**Task details:** Below are records with pictures. Transcribe exactly, and only, the lines from the line with "f_number: 5.6" to the line with "focal_35mm: 89", both ends included, but not the pictures.

::::

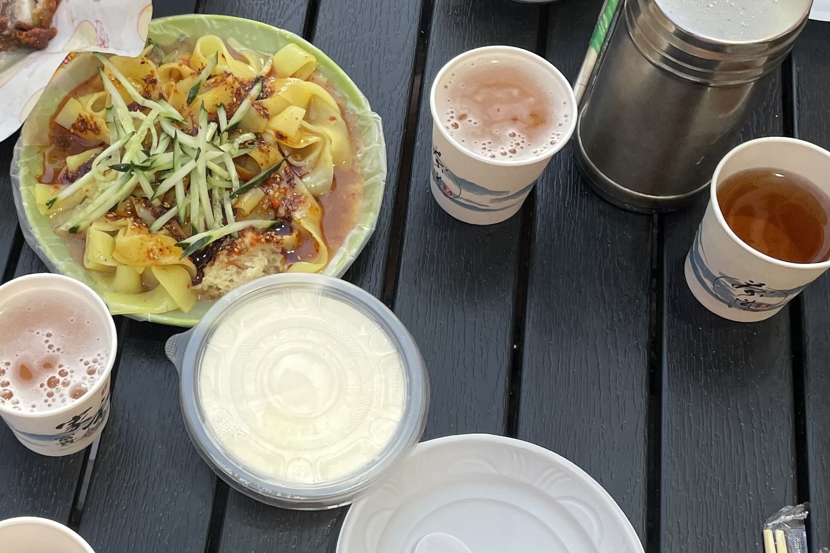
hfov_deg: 34.6
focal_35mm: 56
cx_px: 168
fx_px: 1291
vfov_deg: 24.0
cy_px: 170
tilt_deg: -59.5
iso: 32
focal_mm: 4.2
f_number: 1.6
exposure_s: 1/167
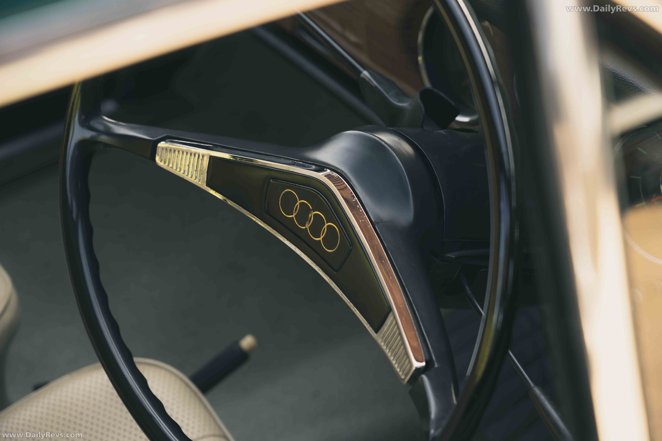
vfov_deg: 18.9
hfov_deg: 28.1
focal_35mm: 72
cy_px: 220
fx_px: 1324
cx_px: 331
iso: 400
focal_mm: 72
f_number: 5.6
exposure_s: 1/160
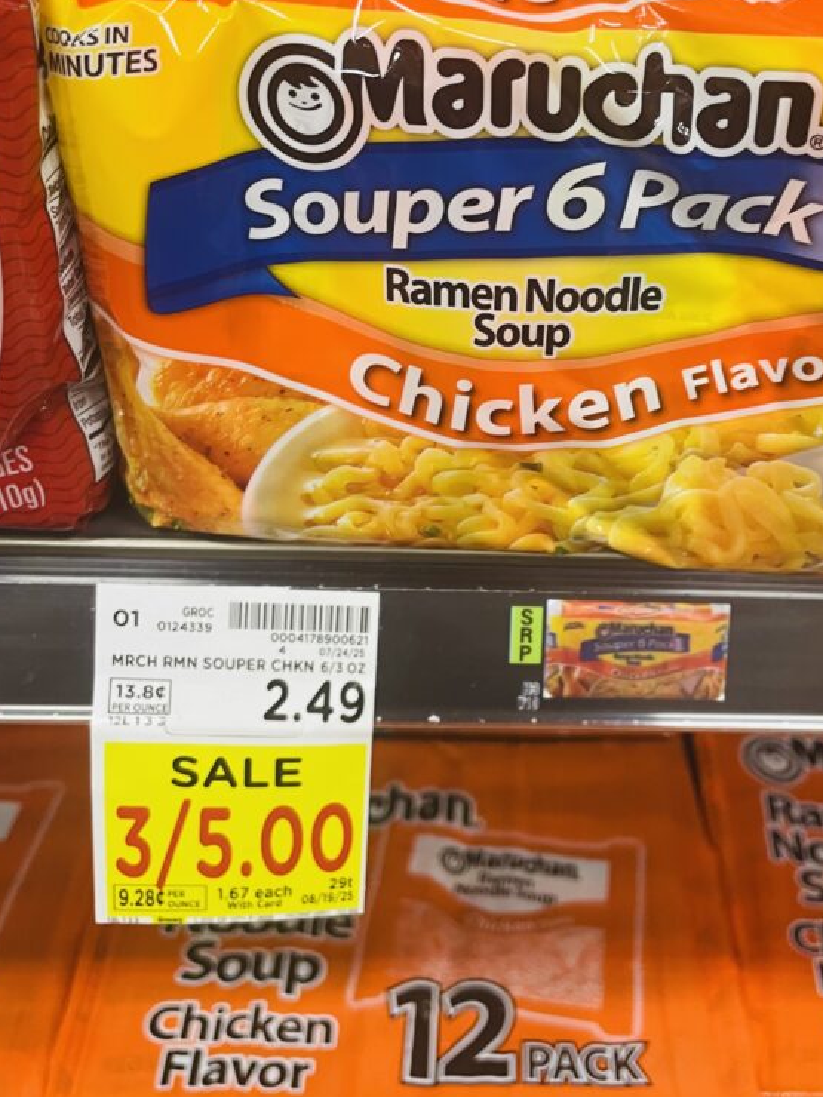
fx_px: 1141
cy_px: 394
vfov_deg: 50.7
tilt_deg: -36.6
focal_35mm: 36
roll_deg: -4.3
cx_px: 528
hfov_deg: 39.3
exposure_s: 1/60
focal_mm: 4.2
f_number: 1.6
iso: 160
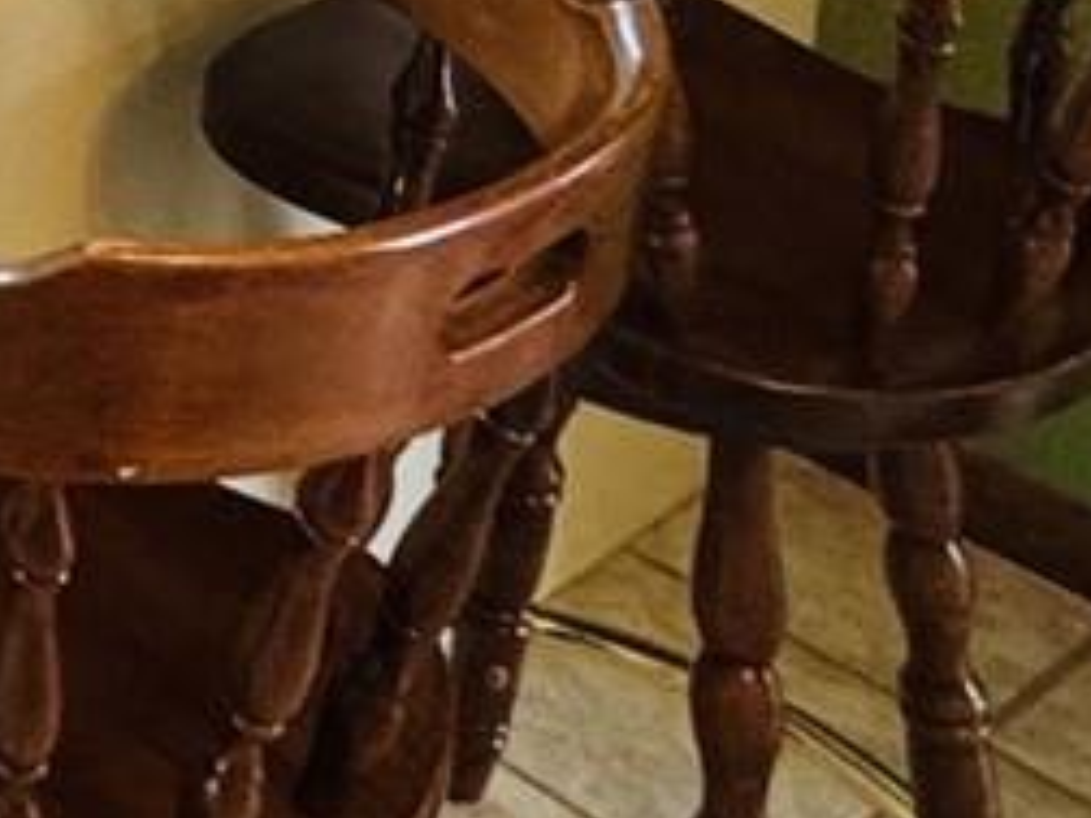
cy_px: -965
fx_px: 2805
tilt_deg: -8.3
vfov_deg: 13.5
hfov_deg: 16.3
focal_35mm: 89
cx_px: -1147
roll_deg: +0.8
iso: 320
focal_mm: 2.22
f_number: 2.2
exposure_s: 1/120
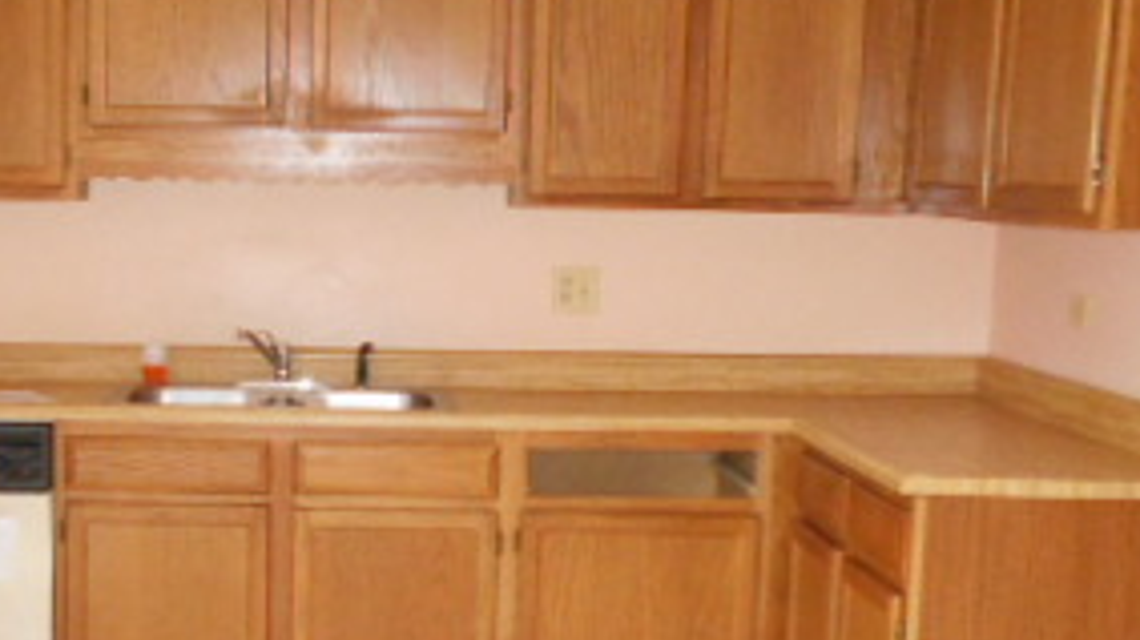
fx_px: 1934
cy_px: 519
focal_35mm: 64
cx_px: 250
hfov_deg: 32.1
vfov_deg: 18.6
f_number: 3.2
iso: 450
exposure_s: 1/25
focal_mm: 4.6
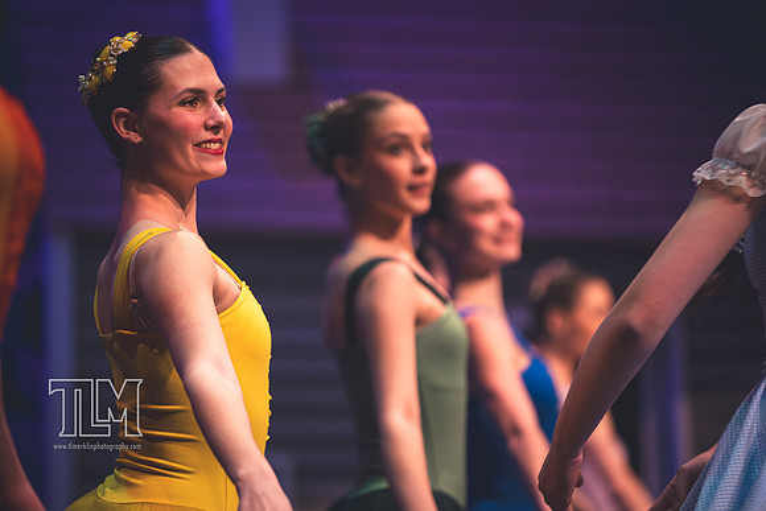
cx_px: 383
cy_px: 256
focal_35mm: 195
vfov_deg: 7.0
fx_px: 4150
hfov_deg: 10.5
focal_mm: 195
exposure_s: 1/250
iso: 1250
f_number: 2.8
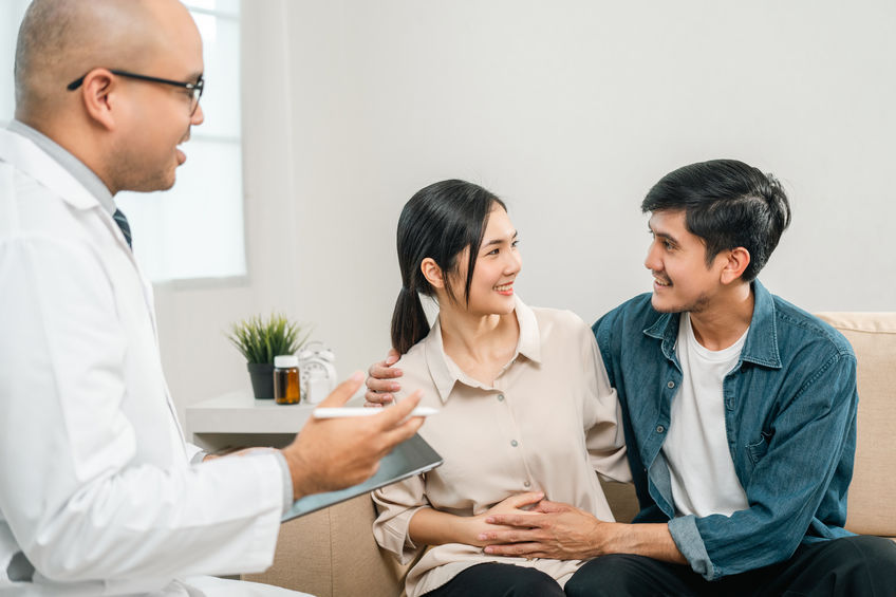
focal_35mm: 50
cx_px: 448
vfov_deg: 27.0
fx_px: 1244
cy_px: 298
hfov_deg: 39.6
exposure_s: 1/250
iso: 640
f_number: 2.5
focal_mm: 50
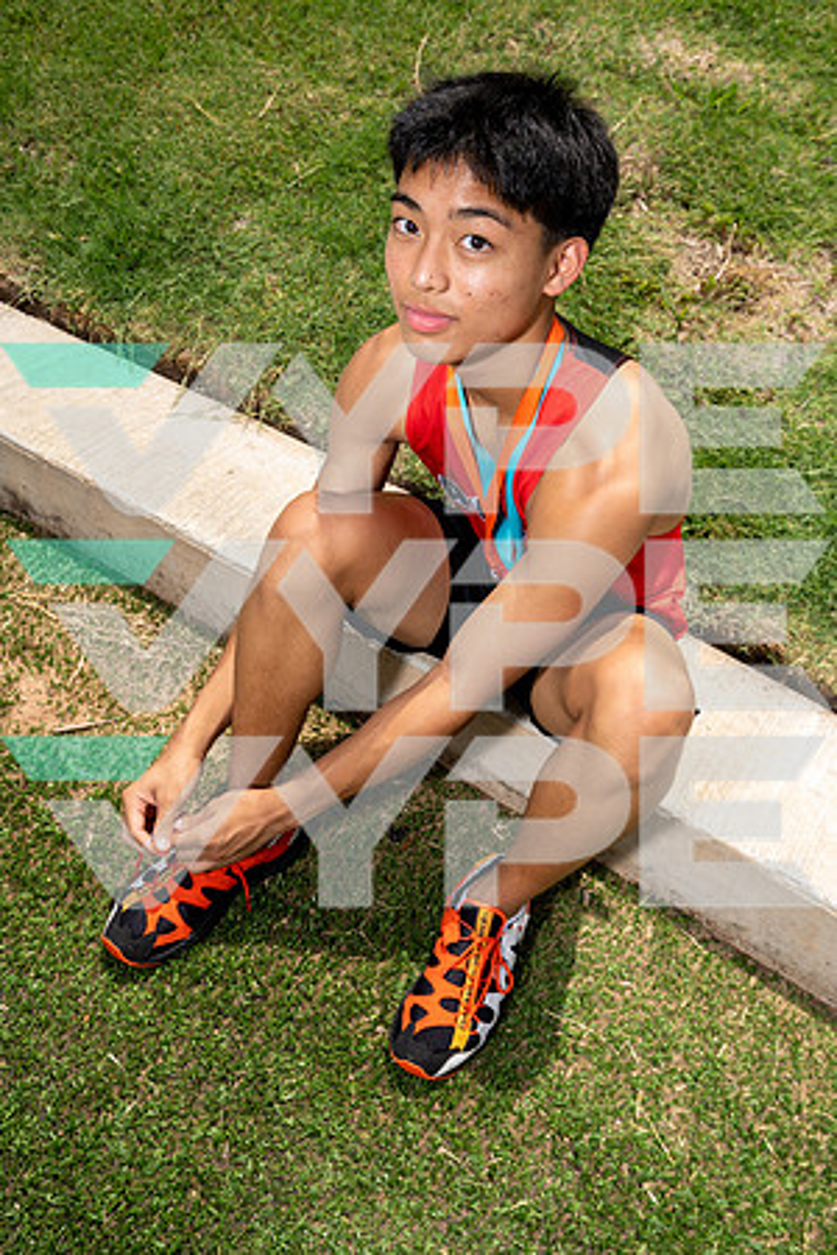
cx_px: 418
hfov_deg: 41.1
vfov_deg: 58.7
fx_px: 1116
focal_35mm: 32
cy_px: 628
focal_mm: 32
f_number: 6.3
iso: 100
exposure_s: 1/250
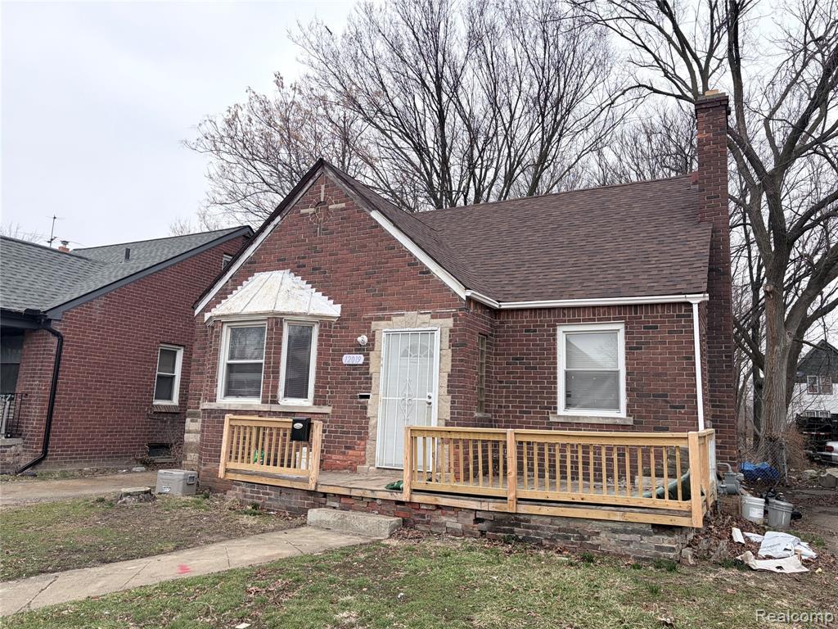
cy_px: 314
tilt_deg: +11.4
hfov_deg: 67.3
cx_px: 419
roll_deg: -2.0
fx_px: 629
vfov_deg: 53.1
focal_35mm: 26
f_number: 1.6
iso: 50
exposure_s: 1/543
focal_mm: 5.96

::::

**Your solution:**
f_number: 5.6
exposure_s: 1/160
fx_px: 1141
cy_px: 394
vfov_deg: 50.7
tilt_deg: -36.6
focal_35mm: 36
roll_deg: -4.3
cx_px: 528
hfov_deg: 39.3
exposure_s: 1/60
focal_mm: 4.2
f_number: 1.6
iso: 160
cy_px: -965
fx_px: 2805
tilt_deg: -8.3
vfov_deg: 13.5
hfov_deg: 16.3
focal_35mm: 89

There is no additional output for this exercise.